Black Viper
Black Viper
Dec 292003
 

I have information about AdShield and the reason the particular software performs as it does (outlined in several news posts below). An explanation was forwarded to me by the particular reader this issue affected:

Robots.txt files are used by web sites to control which of their pages are indexed by search engine spiders.  AdShield isn’t a search engine so it doesn’t conform to this standard even in version 3.  The caching option has always been disabled by default.  Version 3 does have an exclude list which could be used to prevent it from processing any web site which objects for whatever reason.

I guess that explains why it does not conform to the robots.txt standard for the reason quoted above. I also understand the thought process behind it. However, the robots.txt standard was implemented to tell "automated" programs "not to go to a particular spot" on a web site. Actually, it could also be that it was implemented to tell automated programs to "not index a particular file or directory." To help me in determining what the function should be, I quote some information from the first question and answer on http://www.robotstxt.org/wc/faq.html:

What is a WWW robot?

A robot is a program that automatically traverses the Web’s hypertext structure by retrieving a document, and recursively retrieving all documents that are referenced.

Note that "recursive" here doesn’t limit the definition to any specific traversal algorithm; even if a robot applies some heuristic to the selection and order of documents to visit and spaces out requests over a long space of time, it is still a robot.

Now, by this definition, any program that "automatically traverses" a site is considered a robot. I quote one more line from the first question and answer on http://www.robotstxt.org/wc/faq.html:

Normal Web browsers are not robots, because they are operated by a human, and don’t automatically retrieve referenced documents (other than inline images).

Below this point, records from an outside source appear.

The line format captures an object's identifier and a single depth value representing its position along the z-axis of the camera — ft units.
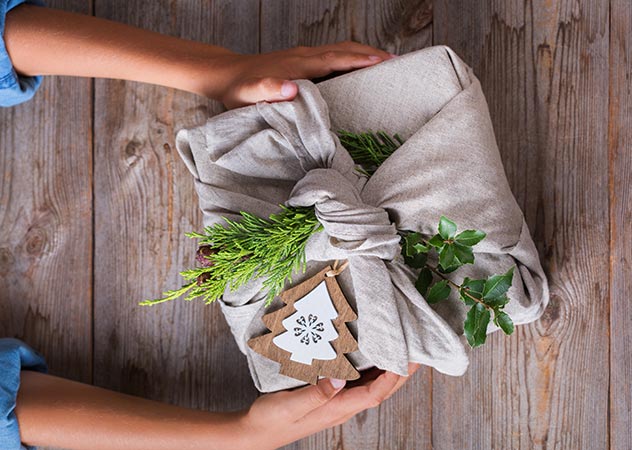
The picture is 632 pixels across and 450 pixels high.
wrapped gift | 2.45
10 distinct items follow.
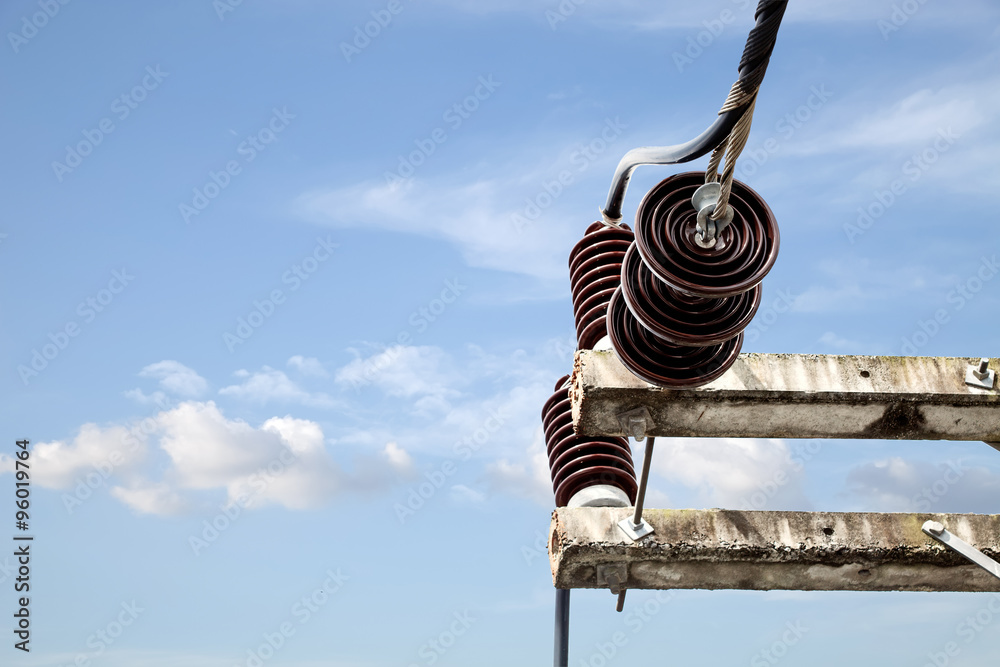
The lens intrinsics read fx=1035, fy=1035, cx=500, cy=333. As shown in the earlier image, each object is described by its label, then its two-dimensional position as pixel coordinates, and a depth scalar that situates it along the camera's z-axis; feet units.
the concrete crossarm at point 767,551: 20.85
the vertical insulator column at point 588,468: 22.07
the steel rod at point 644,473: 20.47
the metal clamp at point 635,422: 20.25
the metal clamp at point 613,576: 21.38
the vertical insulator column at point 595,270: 22.97
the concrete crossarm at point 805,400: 20.33
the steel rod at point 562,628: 22.09
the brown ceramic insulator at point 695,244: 18.12
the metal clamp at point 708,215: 18.04
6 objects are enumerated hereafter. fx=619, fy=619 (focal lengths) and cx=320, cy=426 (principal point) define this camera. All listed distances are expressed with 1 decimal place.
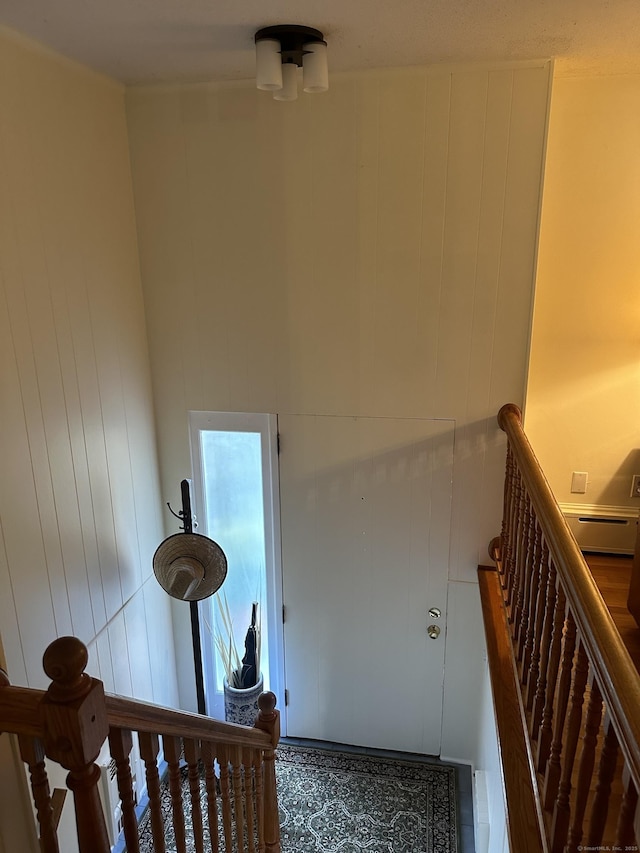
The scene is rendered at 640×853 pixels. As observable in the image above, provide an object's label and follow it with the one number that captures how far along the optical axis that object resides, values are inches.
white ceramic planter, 126.8
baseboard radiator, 121.4
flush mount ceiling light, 80.2
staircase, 42.2
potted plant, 126.9
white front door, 116.7
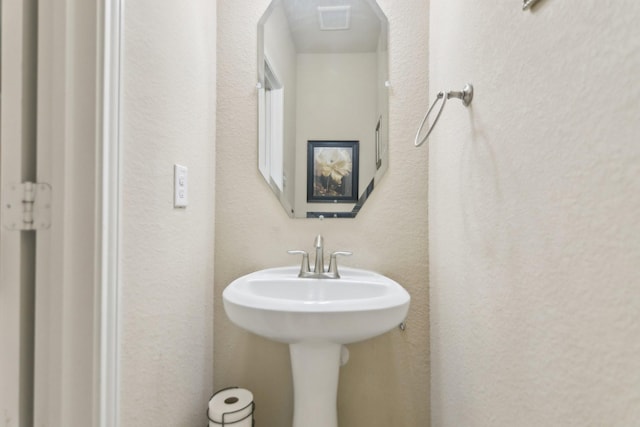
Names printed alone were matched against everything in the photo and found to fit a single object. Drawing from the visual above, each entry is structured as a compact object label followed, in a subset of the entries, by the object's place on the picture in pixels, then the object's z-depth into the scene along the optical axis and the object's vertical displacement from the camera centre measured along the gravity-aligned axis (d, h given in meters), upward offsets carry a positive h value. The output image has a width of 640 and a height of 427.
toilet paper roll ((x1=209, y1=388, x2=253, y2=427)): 0.90 -0.59
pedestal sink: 0.73 -0.25
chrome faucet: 1.05 -0.17
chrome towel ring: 0.75 +0.32
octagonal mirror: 1.15 +0.47
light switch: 0.86 +0.09
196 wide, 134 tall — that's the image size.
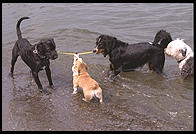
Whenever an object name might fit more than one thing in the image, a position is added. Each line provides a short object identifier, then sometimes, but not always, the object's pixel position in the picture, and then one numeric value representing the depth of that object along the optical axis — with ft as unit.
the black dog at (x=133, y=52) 24.93
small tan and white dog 21.07
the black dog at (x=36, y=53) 21.54
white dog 24.14
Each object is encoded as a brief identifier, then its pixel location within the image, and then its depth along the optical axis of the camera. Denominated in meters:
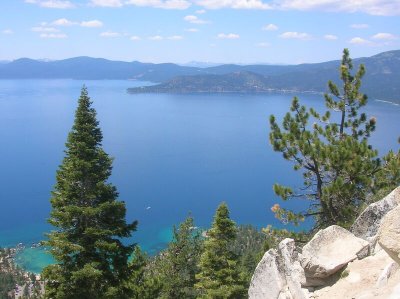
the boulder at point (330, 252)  10.12
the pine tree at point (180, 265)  27.27
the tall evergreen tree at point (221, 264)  19.98
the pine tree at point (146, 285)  24.52
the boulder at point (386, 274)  8.62
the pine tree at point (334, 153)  14.31
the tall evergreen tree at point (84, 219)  13.25
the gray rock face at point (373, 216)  11.34
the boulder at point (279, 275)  11.02
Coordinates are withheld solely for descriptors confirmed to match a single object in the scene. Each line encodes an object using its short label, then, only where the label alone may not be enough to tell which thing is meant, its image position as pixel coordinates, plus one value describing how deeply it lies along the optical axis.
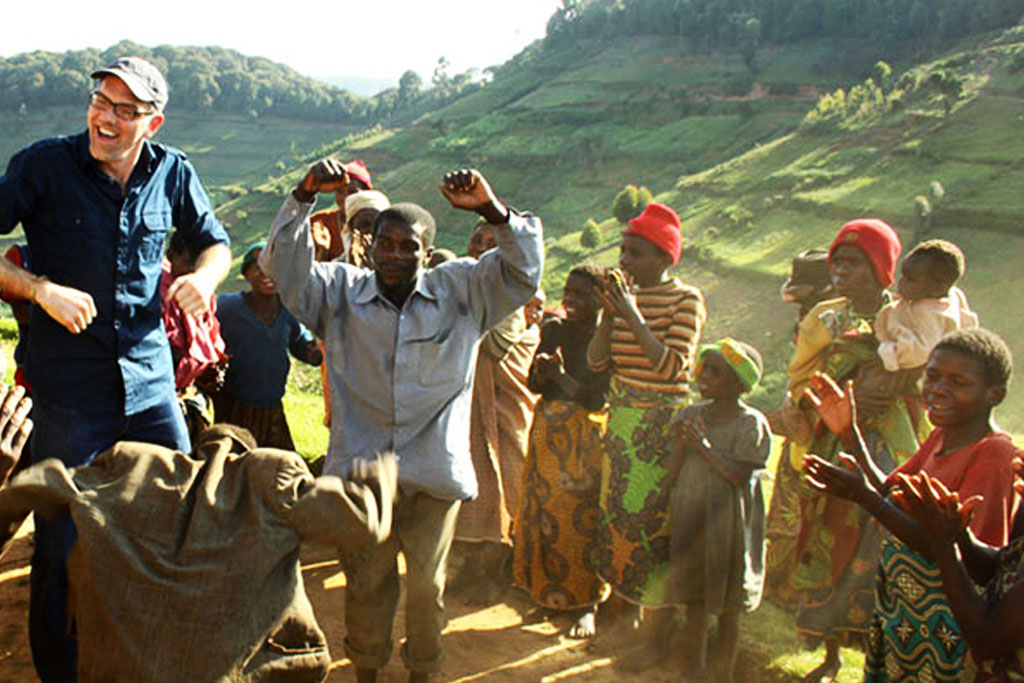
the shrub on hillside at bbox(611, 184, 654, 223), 40.34
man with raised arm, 3.15
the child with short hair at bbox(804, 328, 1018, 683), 2.53
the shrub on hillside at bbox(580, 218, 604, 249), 38.88
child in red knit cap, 4.04
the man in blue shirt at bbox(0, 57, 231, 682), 2.96
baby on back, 3.77
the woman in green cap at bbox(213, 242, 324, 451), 4.75
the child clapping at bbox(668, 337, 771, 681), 3.79
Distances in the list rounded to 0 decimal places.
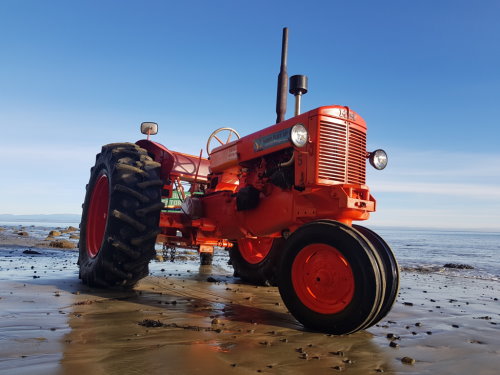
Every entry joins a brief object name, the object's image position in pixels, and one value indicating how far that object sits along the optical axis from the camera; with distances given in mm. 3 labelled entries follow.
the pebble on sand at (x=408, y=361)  2609
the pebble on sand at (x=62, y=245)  12125
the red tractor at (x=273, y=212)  3352
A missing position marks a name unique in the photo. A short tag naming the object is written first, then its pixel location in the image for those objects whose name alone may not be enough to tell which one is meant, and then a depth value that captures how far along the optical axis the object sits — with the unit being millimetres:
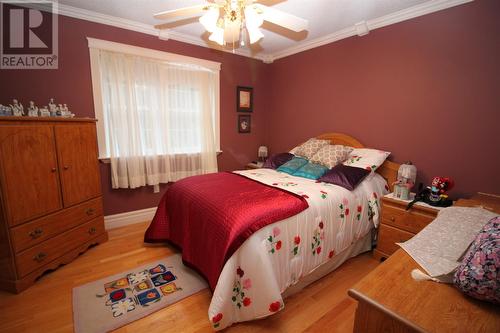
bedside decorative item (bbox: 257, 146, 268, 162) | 4020
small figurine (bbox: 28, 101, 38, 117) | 2105
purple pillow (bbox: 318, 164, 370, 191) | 2219
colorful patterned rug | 1552
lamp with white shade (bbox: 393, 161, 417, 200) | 2096
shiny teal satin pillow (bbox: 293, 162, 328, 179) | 2578
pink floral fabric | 753
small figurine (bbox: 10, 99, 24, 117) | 2016
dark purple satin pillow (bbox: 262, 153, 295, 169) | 3104
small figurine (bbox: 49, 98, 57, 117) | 2225
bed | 1434
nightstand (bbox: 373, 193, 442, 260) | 1927
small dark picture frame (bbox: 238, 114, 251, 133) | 3869
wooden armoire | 1763
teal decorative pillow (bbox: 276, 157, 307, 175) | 2805
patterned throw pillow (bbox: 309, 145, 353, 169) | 2701
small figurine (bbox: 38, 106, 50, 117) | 2152
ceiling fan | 1603
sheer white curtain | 2725
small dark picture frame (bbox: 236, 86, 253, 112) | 3773
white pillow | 2461
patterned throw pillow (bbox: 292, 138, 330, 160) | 3035
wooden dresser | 724
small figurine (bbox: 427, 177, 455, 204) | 1925
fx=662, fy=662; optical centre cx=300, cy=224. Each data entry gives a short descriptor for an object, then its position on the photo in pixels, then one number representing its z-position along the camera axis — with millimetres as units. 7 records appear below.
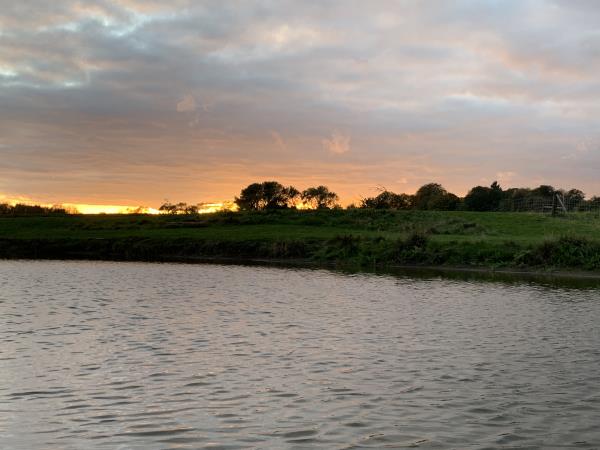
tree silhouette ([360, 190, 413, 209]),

Web browsers cannot be considered robots because someone must point them to a particular site and, by default, they do not spider a domain. However, this brings to mind several more questions:

  • If a program "does what a robot does," should it conform to reduce the network load they may cause by ignoring what "robots" should ignore?
  • Should they conform to the standard even if the program was "pointed" to a page?
  • Even if a program is not "indexing" a web site, should it conform?
  • Should I be telling robots, by using the robots.txt method, not to perform particular actions?

One could also take the point of view that since "…the caching option has always been disabled by default…" this particular function is not "automatic" and should not conform.

Where should the line be drawn? I cannot say, but I do know that Internet Explorer, when set in an "automated" fashion, for example: offline browsing, does check the robots.txt file located on a web server.

A Rant outlining this issue and more research will probably appear in due time. Meanwhile, I thank my dedicated reader for, not only pointing this problem out to me, but taking extreme measures to help me in troubleshooting this issue. I just need to sit on this problem a little longer and figure out what I am going to do. Too many questions… not enough answers.